We all use them, and not always appropriately. The main issue is that we only use one. It’s our way of quickly processing information, so that we can move on to the next bit of our busy lives. But what do we lose, and what might that cost us?

We use a piece of English called a complex equivalence. It interposes, consciously or  – usually -unconsciously, the phrase “which means that”. Hence “he’s an accountant, which means that he’s boring” as that is the experience of accountants before.

I’m corresponding with Isabella at the moment about a potential blog. Isabella is a woman…which means that…she’s not a man! And that’s all it means. She also lives in Vienna, is a CIO, teaches Masters students, has a consultancy company and umpteen other things I don’t know.

Which is the whole point.
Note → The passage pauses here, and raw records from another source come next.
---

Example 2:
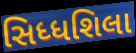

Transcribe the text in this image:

સિધ્ધશિલા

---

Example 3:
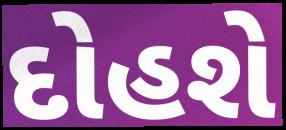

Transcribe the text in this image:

દોહશે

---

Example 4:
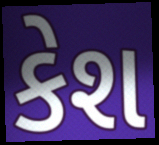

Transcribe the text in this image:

કેશ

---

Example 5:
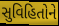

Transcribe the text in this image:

સુવિહિતોને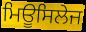
ਮਿਊਸਿਲੇਜ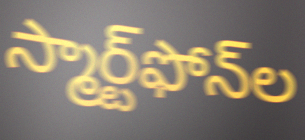
స్మార్ట్‌ఫోన్‌ల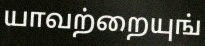
யாவற்றையுங்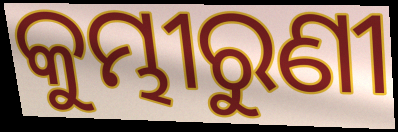
କୁମ୍ଭୀରୁଣୀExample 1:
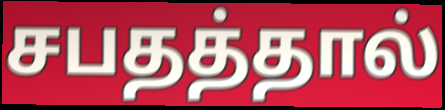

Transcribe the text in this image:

சபதத்தால்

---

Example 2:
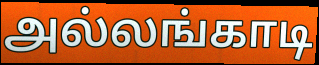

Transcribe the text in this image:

அல்லங்காடி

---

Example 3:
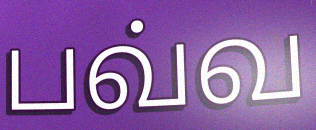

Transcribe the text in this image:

பவ்வ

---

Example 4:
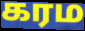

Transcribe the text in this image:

கரம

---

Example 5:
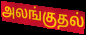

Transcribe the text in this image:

அலங்குதல்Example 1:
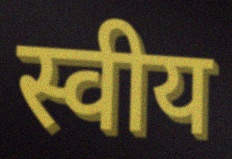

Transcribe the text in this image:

स्वीय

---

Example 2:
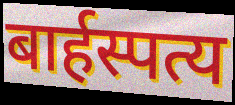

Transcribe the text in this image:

बार्हस्पत्य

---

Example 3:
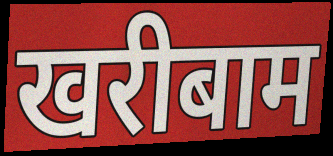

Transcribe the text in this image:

खरीबाम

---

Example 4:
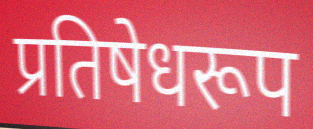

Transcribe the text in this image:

प्रतिषेधरूप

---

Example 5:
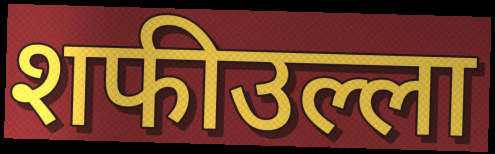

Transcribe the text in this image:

शफीउल्लाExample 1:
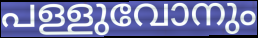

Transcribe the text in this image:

പള്ളുവോനും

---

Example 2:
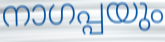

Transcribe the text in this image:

നാഗപ്പയും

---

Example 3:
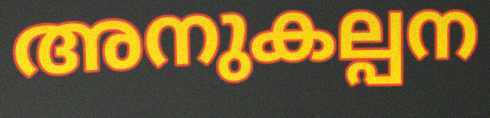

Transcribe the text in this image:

അനുകല്പന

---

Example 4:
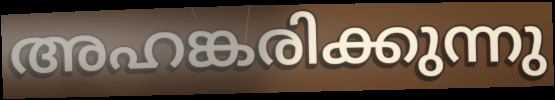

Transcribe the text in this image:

അഹങ്കരിക്കുന്നു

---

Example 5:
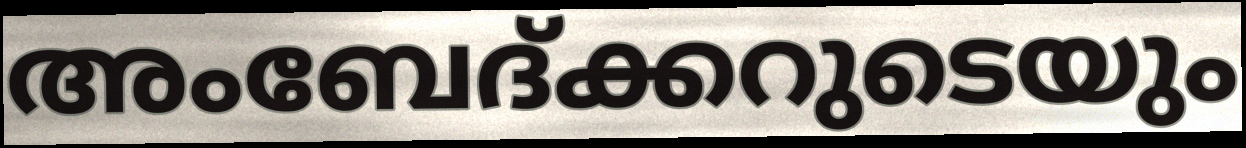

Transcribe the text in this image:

അംബേദ്ക്കറുടെയുംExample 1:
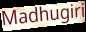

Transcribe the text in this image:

Madhugiri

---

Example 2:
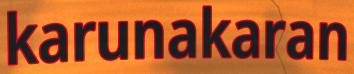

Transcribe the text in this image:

karunakaran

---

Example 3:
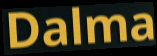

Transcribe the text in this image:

Dalma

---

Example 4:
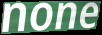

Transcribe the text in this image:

none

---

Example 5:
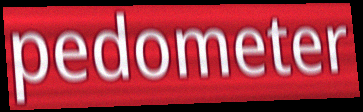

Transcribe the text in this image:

pedometer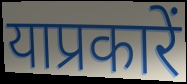
याप्रकारेंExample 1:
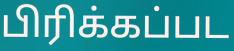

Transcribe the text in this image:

பிரிக்கப்பட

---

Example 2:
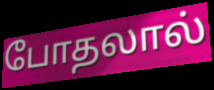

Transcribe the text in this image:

போதலால்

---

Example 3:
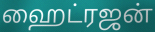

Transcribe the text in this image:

ஹைட்ரஜன்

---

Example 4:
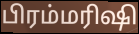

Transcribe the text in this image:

பிரம்மரிஷி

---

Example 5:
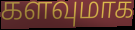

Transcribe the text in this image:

களவுமாகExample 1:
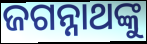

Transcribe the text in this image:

ଜଗନ୍ନାଥଙ୍କୁ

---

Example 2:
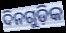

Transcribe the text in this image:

ଦିନଗୁଡ଼ିକ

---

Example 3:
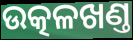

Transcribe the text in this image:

ଉତ୍କଳଖଣ୍ତ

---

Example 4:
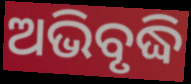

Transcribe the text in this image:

ଅଭିବୃଦ୍ଧି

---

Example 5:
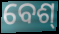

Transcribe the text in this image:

ବେଶ୍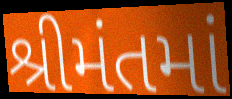
શ્રીમંતમાંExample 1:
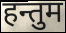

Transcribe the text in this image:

हन्तुम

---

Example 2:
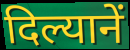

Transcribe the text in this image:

दिल्यानें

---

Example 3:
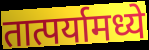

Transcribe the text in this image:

तात्पर्यामध्ये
I don’t know. So why should I assume? And why should you?

When someone phones you to ask for a price, walks into your shop, who are you dealing with? A customer, or a person? Are you labelling them without finding out enough to treat them like they would like to be treated – like an individual? Like you want to be treated. Do you suffer from being labelled? When you go on holiday, you are a tourist..and all the other things as well that make up you. The whole you goes on holiday, not just the bit that is tourist.

How do you get treated? Just as a tourist usually, I suspect.  And when there is a problem, you are not treated like you know anything at all apart from being a tourist. So, you have an issue in a shop. No one knows or considers that you might have bought stuff before, or even have a shop back home. They treat you like you know nothing. Which makes you feel like you don’t count, and they don’t care.
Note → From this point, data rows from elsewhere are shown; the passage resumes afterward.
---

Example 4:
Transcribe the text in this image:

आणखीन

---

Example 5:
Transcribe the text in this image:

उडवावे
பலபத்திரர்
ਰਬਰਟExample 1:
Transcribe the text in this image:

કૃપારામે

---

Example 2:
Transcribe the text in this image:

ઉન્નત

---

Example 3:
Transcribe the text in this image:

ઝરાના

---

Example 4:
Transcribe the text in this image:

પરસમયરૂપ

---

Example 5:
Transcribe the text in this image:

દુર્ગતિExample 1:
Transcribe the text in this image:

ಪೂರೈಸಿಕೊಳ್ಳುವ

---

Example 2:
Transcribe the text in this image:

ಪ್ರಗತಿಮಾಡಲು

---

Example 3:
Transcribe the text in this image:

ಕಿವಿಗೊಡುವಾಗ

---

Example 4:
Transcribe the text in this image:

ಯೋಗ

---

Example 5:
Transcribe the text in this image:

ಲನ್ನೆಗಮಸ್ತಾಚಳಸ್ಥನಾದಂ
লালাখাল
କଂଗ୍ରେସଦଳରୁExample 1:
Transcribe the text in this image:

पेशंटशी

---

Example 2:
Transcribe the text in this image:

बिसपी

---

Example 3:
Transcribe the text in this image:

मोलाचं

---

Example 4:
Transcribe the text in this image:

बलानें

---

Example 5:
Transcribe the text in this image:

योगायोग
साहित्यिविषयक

Many people are now using different labels in their social media to describe themselves, rather than their functional job. So instead of accountant, I could say father, friend, partner, management thinker, strategist, walker, learner, teacher, enabler, blogger, helper…etc.
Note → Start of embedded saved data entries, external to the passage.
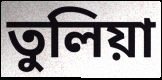
তুলিয়া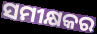
ସମୀକ୍ଷକରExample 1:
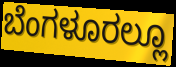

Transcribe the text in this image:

ಬೆಂಗಳೂರಲ್ಲೂ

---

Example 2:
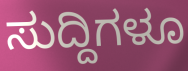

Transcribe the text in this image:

ಸುದ್ದಿಗಳೂ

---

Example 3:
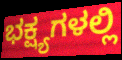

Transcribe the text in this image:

ಭಕ್ಷ್ಯಗಳಲ್ಲಿ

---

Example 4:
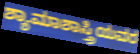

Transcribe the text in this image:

ಶ್ಯಾಮಾಶಾಸ್ತ್ರಿಯವರ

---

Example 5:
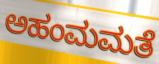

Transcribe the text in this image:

ಅಹಂಮಮತೆ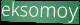
eksomoyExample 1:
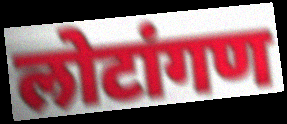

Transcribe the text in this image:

लोटांगण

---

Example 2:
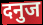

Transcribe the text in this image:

दनुज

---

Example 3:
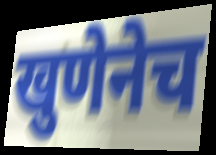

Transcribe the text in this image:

खुणेनेच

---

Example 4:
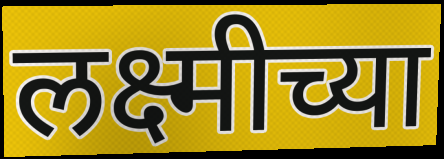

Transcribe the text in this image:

लक्ष्मीच्या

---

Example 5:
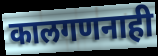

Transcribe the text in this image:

कालगणनाही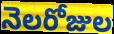
నెలరోజులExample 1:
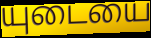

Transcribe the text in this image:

யுடையை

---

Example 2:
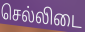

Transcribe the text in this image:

செல்லிடை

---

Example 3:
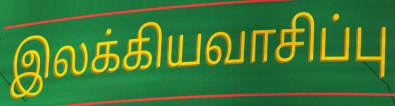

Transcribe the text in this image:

இலக்கியவாசிப்பு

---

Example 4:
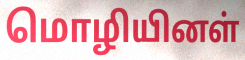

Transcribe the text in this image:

மொழியினள்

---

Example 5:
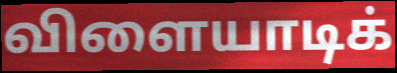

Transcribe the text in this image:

விளையாடிக்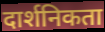
दार्शनिकता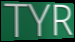
TYR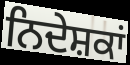
ਨਿਦੇਸ਼ਕਾਂ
You might use something like this to describe yourself. So why limit yourself to describe others with just one label without better knowledge of them? And how many customers might you lose if you do that? Think about how you treat people – like customers, or with some more labels, or maybe just assume you should treat them like you might want to be treated. How fast can it be to lose a customer if you don’t stop to think? And how much time do you need to spend in stopping to think? Not many seconds – you can do it!

Now how about thinking about your recruitment and retention policy for your colleagues as well? Should you advertise jobs based on functional specifications alone? Most job titles are purely functional with a list of functional skills and some soft ones (good communicator, good interpersonal skills etc.) but they don’t describe the person you want to interact with the people who are your customers, suppliers and colleagues. It’s too limiting.  Maybe start listing what type of person you want, rather than assuming that industry knowledge is essential. It seldom is, unless you just need a technical specialist. Anyway, hiring for competencies doesn’t work anymore, as jobs change so fast (Claudio Fernandez-Araoz, at the Drucker Forum 2015)

As Henry Mintzberg said (also at the Drucker Forum), I don’t want to be a human resource, or human capital, I’m a human being. Don’t we all want that? Which means many more labels, used with care.